26. Supported by international forces, Kinshasa finally cracks down on Interehamwe’s forces. Rwanda’s security is safeguarded and Laurent Nkunda neutralized.
27. Robert Mugabe dies. Structured international assistance helps Zimbabweans rebuild their country
28. Belarus opens up to the West and sucks in investment, offering high rates of return
29. A new technology is developed to denitrify waters contaminated by overferilization
30. Commodity prices stabilize. Saudi Arabia manages to protect the markets from high volatility in oil prices.
31. Serbia swaps the Kosovo emotionalism for EU membership. Hardline nationalists marginalized.
32. Venezuela’s Chavismo turns less rhetorically virulent and more pragmatic, avoiding clashes with Obama’s administration
33. Beijing redirects defense, navy and 'star wars' funds to education and health care reform
34. Music sharing via internet remains free
35. FARC signs an unconditional peace agreement in Bogota. End to decades-long civil war opens up Colombia to investment and tourism.
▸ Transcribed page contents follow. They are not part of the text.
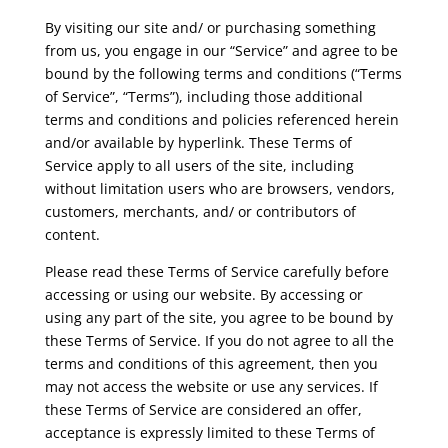
By visiting our site and/ or purchasing something
from us, you engage in our “Service” and agree to be
bound by the following terms and conditions (“Terms
of Service”, “Terms”), including those additional
terms and conditions and policies referenced herein
and/or available by hyperlink. These Terms of
Service apply to all users of the site, including
without limitation users who are browsers, vendors,
customers, merchants, and/ or contributors of
content.
Please read these Terms of Service carefully before
accessing or using our website. By accessing or
using any part of the site, you agree to be bound by
these Terms of Service. If you do not agree to all the
terms and conditions of this agreement, then you
may not access the website or use any services. If
these Terms of Service are considered an offer,
acceptance is expressly limited to these Terms of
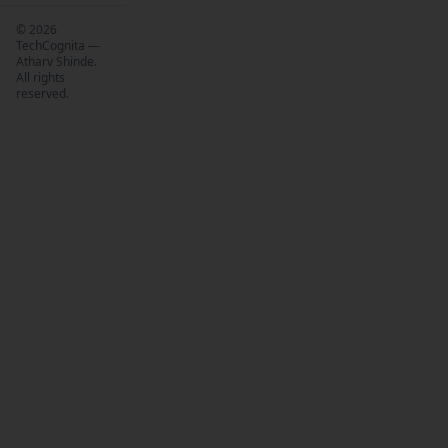
©
2026
TechCognita —
Atharv Shinde.
All rights
reserved.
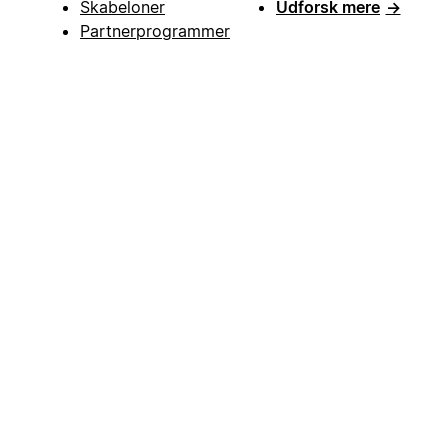
Skabeloner
Udforsk mere
→
Partnerprogrammer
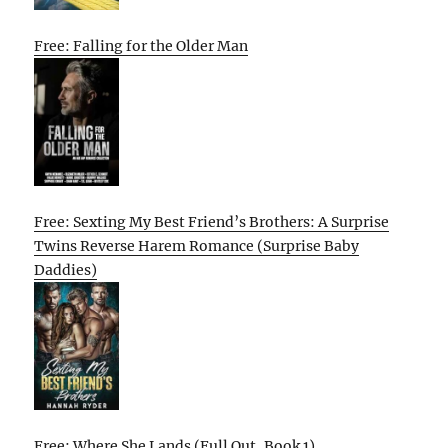
Free: Falling for the Older Man
Free: Sexting My Best Friend’s Brothers: A Surprise
Twins Reverse Harem Romance (Surprise Baby
Daddies)
Free: Where She Lands (Full Out, Book 1)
36. End to the Yushchenko/Tymoshenko political feud in Ukraine helps stabilize the economy
37. Greek government chills out: less anti-Macedonian rhetoric, more labor market reforms
38. Guinea (Conakry) escapes violence in its transition to democracy
39. Good monsoon relieves pressure on agricultural economies of South Asia
40. A post for an infrastructure Czar is created in the White House, helping to channel stimulus funds without subcommittee filibuster
41. US and Germany regulators abandon plans to destabilize the “banking secret” rules in Switzerland
42. A power-sharing deal ends the political stalemate in Thailand
43. Guantanamo Bay detention centers closed
44. With little export dependence and much interest rate firepower, Indonesia joins Brazil to emerge as the most defensive emerging market anchor for global investment
45. Roger Federer beats Pete Sampras’s grand slam record
46. Due to rising populations, polar bears, tigers, snow leopards, black rhinos and Iberian lynxes are taken off the endangered species list
47. China and Iran abolish death penalty
48. Justice and peace in Burma, Xinjiang, Kashmir, Pakistan, Darfur, Afghanistan, Kurdistan, Kivu, Palestine, Abkhazia, Ossetia, Chechnya, Niger Delta, Ogaden, Eritrea, Cote d’Ivoire, Sri Lanka, Northern Uganda, Michoacan, Mindanao, Dagestan, Fiji, PNG’s Highlands, Bougainville, Tibet, Mauritania, Southern Thailand, Crimea, Nagorno Karabakh, Corse and the Basque Country.
49. Atlantis is re-discovered. Religious zealots and fundamentalists of Evangelical, Sunni, Shiite, Judaist and Hindutva ilk are all relocated to live there in their own, pure way.
Postjudice wishes you all the very best for 2009.